_TASKS TO COMPLETE_.
(1) Using the text on competency-based learning, answer each question:
(a) What did America create a simple framework for?
(b) Which competency-based programs does the text call arguably the best?
(c) Which two things does the text describe as different, which is why the CBE model is so important?
(2) From the text on competency-based learning, retype the part that opens with the words containing "Competencies also range" and closes with "in a learner.".

Competencies also range in levels. America created a simple framework for levels of competency in cybersecurity, and each training program sets their competency level according to the framework. The same can be done fairly easily in computer programming and building software, though it takes an expert with hands-on experience and a deep background in learning science to identify clearly what those levels are and how to identify them in a learner.
With that, learning models that use mostly lectures and include some hands-on projects are not competency-based learning either. At the core, they generally do not develop competency for a given skill set to a level required to perform job duties without aid or input from someone of a more advanced level. Arguably the best competency-based programs are the ones that have learners essentially performing job duties on their own within the learning program before they actually transition into a job.
As a tech talent training program, competency based learning is an essential component to ensuring learners are knowledgeable and skilled upon program completion. For each element of quality as described above, there are key considerations such as who is involved in the action items as well as what resources may need to be developed for learner success. What learners know and what learners are able to do are two different things and this is why the CBE model is so important. By informing the learning journey and building in flexibility and support for learners, there is equitable learner achievement. Using CBE to assess learner competencies is an effective way to see true performance and monitor/implement solutions to be developed. The learning lifecycle will vary from learner to learner but CBE enables them to develop relevant and essential skills to progress towards their educational goals, whether it is a degree or certificate. With such a high level of transparency in a CBE program, there is a smaller gap in expectations of students and institutions. Competency-based education is a highly effective method of learning that clearly defines what a student truly understands about a specific competency and can perform.

_DATASET SECTION_.
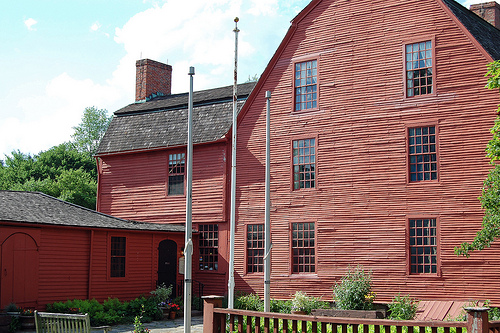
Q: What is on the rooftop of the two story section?
A: A chimney.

_SOLUTIONS BELOW_.
(1)
(a) Levels of competency in cybersecurity.
(b) Programs in which learners essentially perform job duties on their own within the learning program before they move into a job.
(c) What learners know and what learners are able to do.

(2)
Competencies also range in levels. America created a simple framework for levels of competency in cybersecurity, and each training program sets their competency level according to the framework. The same can be done fairly easily in computer programming and building software, though it takes an expert with hands-on experience and a deep background in learning science to identify clearly what those levels are and how to identify them in a learner.